BEGIN RECORDS PROVIDED

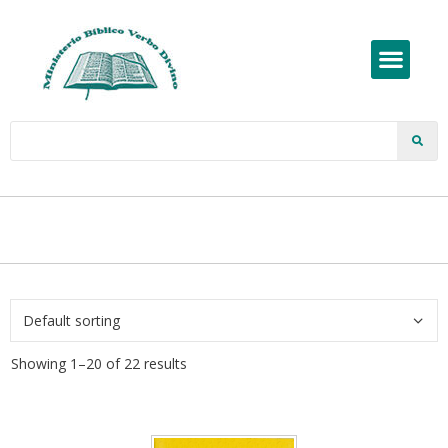
Showing 1–20 of 22 results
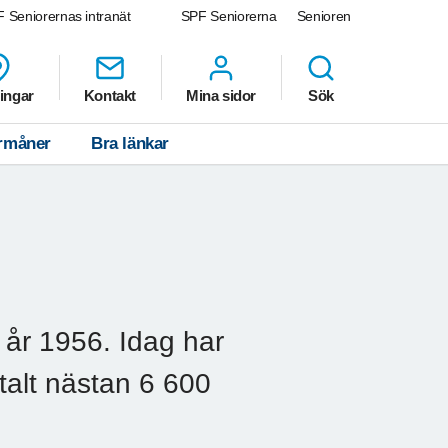
 Seniorernas intranät
SPF Seniorerna
Senioren
ingar
Kontakt
Mina sidor
Sök
rmåner
Bra länkar
år 1956. Idag har
otalt nästan 6 600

END RECORDS PROVIDED

§ YOUR ASSIGNMENT: Copy the data above line for line, skipping every picture.

§ OUTPUT OF THE TASK:
Showing 1–20 of 22 results
 Seniorernas intranät
SPF Seniorerna
Senioren
ingar
Kontakt
Mina sidor
Sök
rmåner
Bra länkar
år 1956. Idag har
otalt nästan 6 600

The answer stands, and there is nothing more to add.